A 16 ans, le jeune garçon entre comme apprenti lithographe dans l’atelier du peintre Werner au Muséum : il y reproduit sur la pierre, d’après les planches originales, squelettes, organes, muscles de l’homme et des animaux. On voit immédiatement tout le profit qu’il en tirera plus tard pour la sculpture, qu’il commence alors.
La vie de Frémiet n’est pas facile : il se lève tôt pour se rendre à la ménagerie du Muséum et y réaliser ses premiers ébauches, puis il commence sa journée de travail et enfin, après le dîner frugal, il suit les cours de dessin. Le grand Rude apprécie les travaux de Frémiet et lui ouvre son atelier le soir.
A 18 ans, grâce à son talent, son travail acharné et aux conseils de Rude, il devient ouvrier chez un sculpteur reconnu. Frémiet ne dit jamais son nom pour des questions de discrétion fort louable : le fils du patron avait renoncé aux sujets pieux de son père pour se consacrer à la sculpture animalière et détacha Frémiet à son service. Lorsque ce dernier avait terminé un sujet, le maître le prenait et sans y faire aucune retouche le signait de son nom !

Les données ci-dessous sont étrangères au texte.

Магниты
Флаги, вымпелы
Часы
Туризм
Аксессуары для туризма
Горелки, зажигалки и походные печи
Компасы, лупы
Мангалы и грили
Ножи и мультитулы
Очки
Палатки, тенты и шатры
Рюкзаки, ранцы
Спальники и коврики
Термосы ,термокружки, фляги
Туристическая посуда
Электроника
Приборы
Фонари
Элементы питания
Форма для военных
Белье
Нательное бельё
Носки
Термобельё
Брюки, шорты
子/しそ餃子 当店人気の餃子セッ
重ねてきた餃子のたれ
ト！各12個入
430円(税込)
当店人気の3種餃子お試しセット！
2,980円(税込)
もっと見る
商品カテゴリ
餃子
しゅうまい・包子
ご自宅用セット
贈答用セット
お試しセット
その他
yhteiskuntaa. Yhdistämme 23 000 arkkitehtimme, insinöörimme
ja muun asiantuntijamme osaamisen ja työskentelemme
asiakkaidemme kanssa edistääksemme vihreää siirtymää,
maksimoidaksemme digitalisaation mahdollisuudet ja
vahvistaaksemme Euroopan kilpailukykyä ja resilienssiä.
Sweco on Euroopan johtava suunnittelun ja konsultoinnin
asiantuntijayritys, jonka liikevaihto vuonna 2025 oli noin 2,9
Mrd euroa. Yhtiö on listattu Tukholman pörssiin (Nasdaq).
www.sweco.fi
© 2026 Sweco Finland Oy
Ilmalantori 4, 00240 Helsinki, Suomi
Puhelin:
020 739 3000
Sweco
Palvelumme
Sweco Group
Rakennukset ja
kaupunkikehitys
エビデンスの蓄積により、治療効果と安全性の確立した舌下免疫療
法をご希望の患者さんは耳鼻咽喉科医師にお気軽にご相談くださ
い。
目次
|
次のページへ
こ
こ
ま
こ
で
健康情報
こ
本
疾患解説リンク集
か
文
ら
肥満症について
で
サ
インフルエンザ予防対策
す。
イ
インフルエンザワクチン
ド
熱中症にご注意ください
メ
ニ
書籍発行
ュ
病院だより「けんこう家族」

Le soir, Frémiet travaille pour le musée Orfila : il peint des pièces d’anatomie comparée moulées sur nature. Sa réputation commence à s’étendre et il est recruté par le Docteur Suquet qui exposait des cadavres restaurés, peints, aux yeux de verre, que l’on eut dit vivants :
« Le chef-d’oeuvre de Suquet – et le sien – fut certaine charbonnière dépecée et jetée en Seine par son mari, puis repêchée et si bien reconstituée et restaurée, que sa beauté passa toutes les espérances, tous les rêves de coquetterie que, de son vivant, elle avait pu former ».

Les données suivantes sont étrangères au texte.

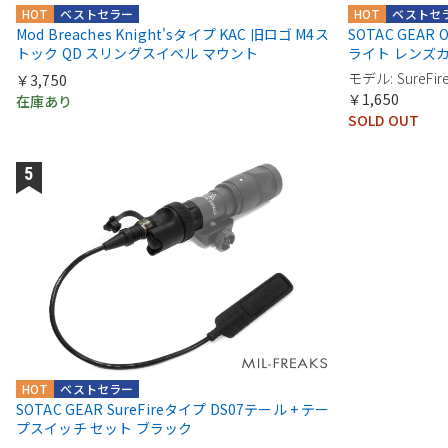
HOT
ベストセラー
HOT
ベストセ
Mod Breaches Knight'sタイプ KAC 旧ロゴ M4ス
SOTAC GEAR
トック QD スリングスイベル マウント
ライト レンズ
モデル: SureFir
￥3,750
￥1,650
在庫あり
SOLD OUT
HOT
ベストセラー
SOTAC GEAR SureFireタイプ DS07テール + テー
プスイッチ セット ブラック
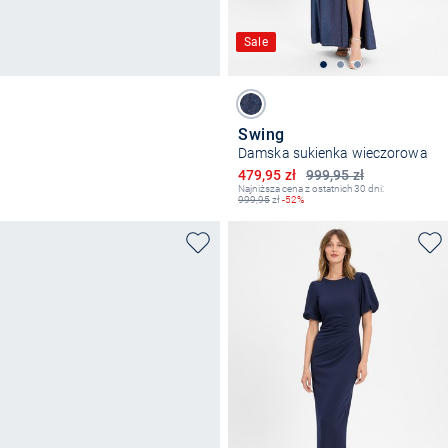
Sale
Swing
Damska sukienka wieczorowa
Obniżona cena
479,95 zł
999,95 zł
Najniższa cena z ostatnich 30 dni:
999,95
zł
-52%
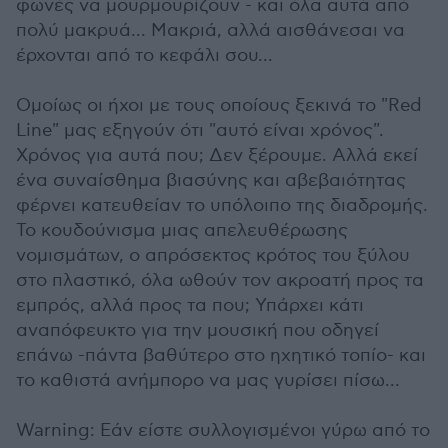
φωνές να μουρμουρίζουν - και όλα αυτά από
πολύ μακρυά... Μακριά, αλλά αισθάνεσαι να
έρχονται από το κεφάλι σου...
Ομοίως οι ήχοι με τους οποίους ξεκινά το "Red
Line" μας εξηγούν ότι "αυτό είναι χρόνος".
Χρόνος για αυτά που; Δεν ξέρουμε. Αλλά εκεί
ένα συναίσθημα βιασύνης και αβεβαιότητας
φέρνει κατευθείαν το υπόλοιπο της διαδρομής.
Το κουδούνισμα μιας απελευθέρωσης
νομισμάτων, ο απρόσεκτος κρότος του ξύλου
στο πλαστικό, όλα ωθούν τον ακροατή προς τα
εμπρός, αλλά προς τα που; Υπάρχει κάτι
αναπόφευκτο για την μουσική που οδηγεί
επάνω -πάντα βαθύτερο στο ηχητικό τοπίο- και
το καθιστά ανήμπορο να μας γυρίσει πίσω...
Warning: Εάν είστε συλλογισμένοι γύρω από το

A 19 ans, Emmanuel Frémiet fait son premier envoi au Salon : une gazelle.
Frémiet n’est certes pas riche mais commence à sortir de la misère. Il gagne un peu d’argent mais sa mère le met en garde dans une lettre admirable, qu’il garda toute sa vie :
« Il est de mon devoir de t’avertir, quand je te vois dominé par un penchant dont le résultat peut être préjudiciable à ta tranquillité, car crois bien, mon cher enfant, que toutes les représentations que j’ai pu te faire étaient toujours pour toi seul que je voudrais tant voir heureux.

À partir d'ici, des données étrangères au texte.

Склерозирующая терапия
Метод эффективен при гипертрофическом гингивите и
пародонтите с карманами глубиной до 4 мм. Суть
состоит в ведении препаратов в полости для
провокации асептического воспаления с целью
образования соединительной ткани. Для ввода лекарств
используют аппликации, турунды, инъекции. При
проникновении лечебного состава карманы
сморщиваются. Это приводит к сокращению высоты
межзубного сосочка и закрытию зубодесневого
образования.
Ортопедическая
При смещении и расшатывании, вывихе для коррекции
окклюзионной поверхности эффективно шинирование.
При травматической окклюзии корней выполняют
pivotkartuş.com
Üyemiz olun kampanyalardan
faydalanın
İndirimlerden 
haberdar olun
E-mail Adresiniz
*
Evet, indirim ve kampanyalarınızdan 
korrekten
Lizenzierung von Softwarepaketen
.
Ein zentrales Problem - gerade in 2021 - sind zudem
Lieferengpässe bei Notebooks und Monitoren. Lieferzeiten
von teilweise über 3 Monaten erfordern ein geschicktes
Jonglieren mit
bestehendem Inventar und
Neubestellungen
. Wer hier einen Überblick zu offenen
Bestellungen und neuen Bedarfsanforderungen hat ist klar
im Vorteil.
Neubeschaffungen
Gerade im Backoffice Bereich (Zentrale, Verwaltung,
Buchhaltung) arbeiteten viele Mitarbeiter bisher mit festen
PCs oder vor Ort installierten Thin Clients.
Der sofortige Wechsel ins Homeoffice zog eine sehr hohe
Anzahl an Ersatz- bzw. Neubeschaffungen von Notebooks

Raisonnons un peu, où est le bonheur ? Partout, quand on sait le trouver. Je crois que tu ne te plains pas de ton sort ; un seul point fait donc parfois ton désespoir, c’est ce désir d’argent.
C’est donc là seulement que tu dois t’observer et combattre une faiblesse qui ne peut plus, à ton âge, être considérée comme enfantillage et qui, si tu n’y prenais pas garde, te conduirait à de tristes résultats, crois-en mon expérience ; de là l’égoïsme, l’amour-propre blessé et tant d’autres choses que je ne te déduirai pas.
Regarde un peu ma vie, mon cher ami, et juge des combats qu’il m’a fallu supporter. Mais toujours je suivais la ligne droite que je m’étais imposée ; ce n’est que cela qui vous donne le contentement. Quand tu veux faire un travail, quelle persistance tu y mets ; n’obtiens-tu pas presque toujours un résultat ? Fais donc en sorte de comprendre que la société exige un peu pus et qu’il faut beaucoup faire pour elle. »
Morale janséniste du XIXème ? Non, assurément, il serait heureux que de nos jours ce genre de discours soit davantage prononcé et entendu…
Emmanuel Frémiet rencontre Marie-Adélaïde Ricourt, qui a 16 ans. Quinze jours après leur première rencontre, les jeunes gens se fiancent. Ils se marieront en avril 1854. Emmanuel Frémiet trouva là une remarquable épouse, intelligente, sensible, qui lui fut d’une grande aide.
La carrière de Frémiet est lancée : elle ne s’arrêtera plus, sauf pour de courtes éclipses qui lui font rechercher des commandes afin de pouvoir vivre.